Refactor KaTeX parsing of inline styles and vlists; normalize survey output a bit more #1722

gnprice · 2025-07-19T05:58:36Z

Now that the KaTeX support we've had in recent releases is merged into main (with #1559) (*), I've gone and made a number of the refactors that I'd been contemplating for this code but hadn't wanted to do before those were merged. In this branch:

Parse each element's inline styles in a more direct way, letting the parsing logic for different types of elements apply their respective context of what styles are expected. This also means less building and copying of generic KatexSpanStyles objects.
Simplify some of the vlist parsing code, notably around margins.
Split the parsing of struts and vlists into their own respective methods.
At the start of the branch, a few adjustments to make the output of tools/content/check-features katex-check more stable and easier to compare across changes to the implementation. This helped me validate that on an empirical corpus, none of the above changes caused any KaTeX expressions to stop being successfully parsed.

In particular I ran tools/content/check-features katex-check near the start of the branch, after the first three commits:
8c4106d katex [nfc]: Show line numbers only on unknown hard-fails, not others
d269628 katex [nfc]: Add messages for remaining hard-fail cases seen in corpus
e74557b tools/content [nfc]: Tie-break on reason text when number of failures equal

and again at the end of the branch. I then compared the output with commands like:

$ diff -U2 <(grep -P 'failed|Because' tmp/tex.old) \
           <(grep -P 'failed|Because' tmp/tex.new)

- Records for this task:
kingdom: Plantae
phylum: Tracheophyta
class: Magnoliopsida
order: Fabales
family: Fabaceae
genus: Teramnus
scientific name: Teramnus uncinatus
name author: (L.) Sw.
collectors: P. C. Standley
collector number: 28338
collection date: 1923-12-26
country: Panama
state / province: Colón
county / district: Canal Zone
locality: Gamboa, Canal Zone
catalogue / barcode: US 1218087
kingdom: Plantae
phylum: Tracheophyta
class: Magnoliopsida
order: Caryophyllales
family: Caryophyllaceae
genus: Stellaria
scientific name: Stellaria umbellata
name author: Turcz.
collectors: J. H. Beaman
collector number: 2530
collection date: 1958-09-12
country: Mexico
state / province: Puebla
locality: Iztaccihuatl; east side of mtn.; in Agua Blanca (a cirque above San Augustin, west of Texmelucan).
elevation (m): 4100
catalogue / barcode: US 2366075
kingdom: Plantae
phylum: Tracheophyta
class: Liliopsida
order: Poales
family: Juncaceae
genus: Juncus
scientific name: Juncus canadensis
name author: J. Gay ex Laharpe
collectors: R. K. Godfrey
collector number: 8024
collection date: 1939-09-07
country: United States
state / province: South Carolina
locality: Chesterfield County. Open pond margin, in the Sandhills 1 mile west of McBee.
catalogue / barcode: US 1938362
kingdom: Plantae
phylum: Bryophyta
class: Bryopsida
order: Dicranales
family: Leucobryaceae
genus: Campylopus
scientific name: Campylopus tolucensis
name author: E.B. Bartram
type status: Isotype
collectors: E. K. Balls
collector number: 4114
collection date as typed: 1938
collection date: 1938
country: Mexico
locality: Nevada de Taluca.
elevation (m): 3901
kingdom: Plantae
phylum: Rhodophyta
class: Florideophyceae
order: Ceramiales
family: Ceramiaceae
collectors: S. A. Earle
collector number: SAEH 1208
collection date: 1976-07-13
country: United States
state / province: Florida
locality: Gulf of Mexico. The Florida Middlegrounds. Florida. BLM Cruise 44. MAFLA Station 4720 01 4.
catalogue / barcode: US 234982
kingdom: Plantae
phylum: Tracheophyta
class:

- Challenge 1: Give every commit that the KaTeX refactoring post lists by hash, with its hash and its message.
- Challenge 2: Reproduce the rows from the line that contains "phylum: Bryophyta" through the final line of the rows, inclusive, without any changes.

- Final result 1:
8c4106d katex [nfc]: Show line numbers only on unknown hard-fails, not others
d269628 katex [nfc]: Add messages for remaining hard-fail cases seen in corpus
e74557b tools/content [nfc]: Tie-break on reason text when number of failures equal

- Final result 2:
phylum: Bryophyta
class: Bryopsida
order: Dicranales
family: Leucobryaceae
genus: Campylopus
scientific name: Campylopus tolucensis
name author: E.B. Bartram
type status: Isotype
collectors: E. K. Balls
collector number: 4114
collection date as typed: 1938
collection date: 1938
country: Mexico
locality: Nevada de Taluca.
elevation (m): 3901
kingdom: Plantae
phylum: Rhodophyta
class: Florideophyceae
order: Ceramiales
family: Ceramiaceae
collectors: S. A. Earle
collector number: SAEH 1208
collection date: 1976-07-13
country: United States
state / province: Florida
locality: Gulf of Mexico. The Florida Middlegrounds. Florida. BLM Cruise 44. MAFLA Station 4720 01 4.
catalogue / barcode: US 234982
kingdom: Plantae
phylum: Tracheophyta
class:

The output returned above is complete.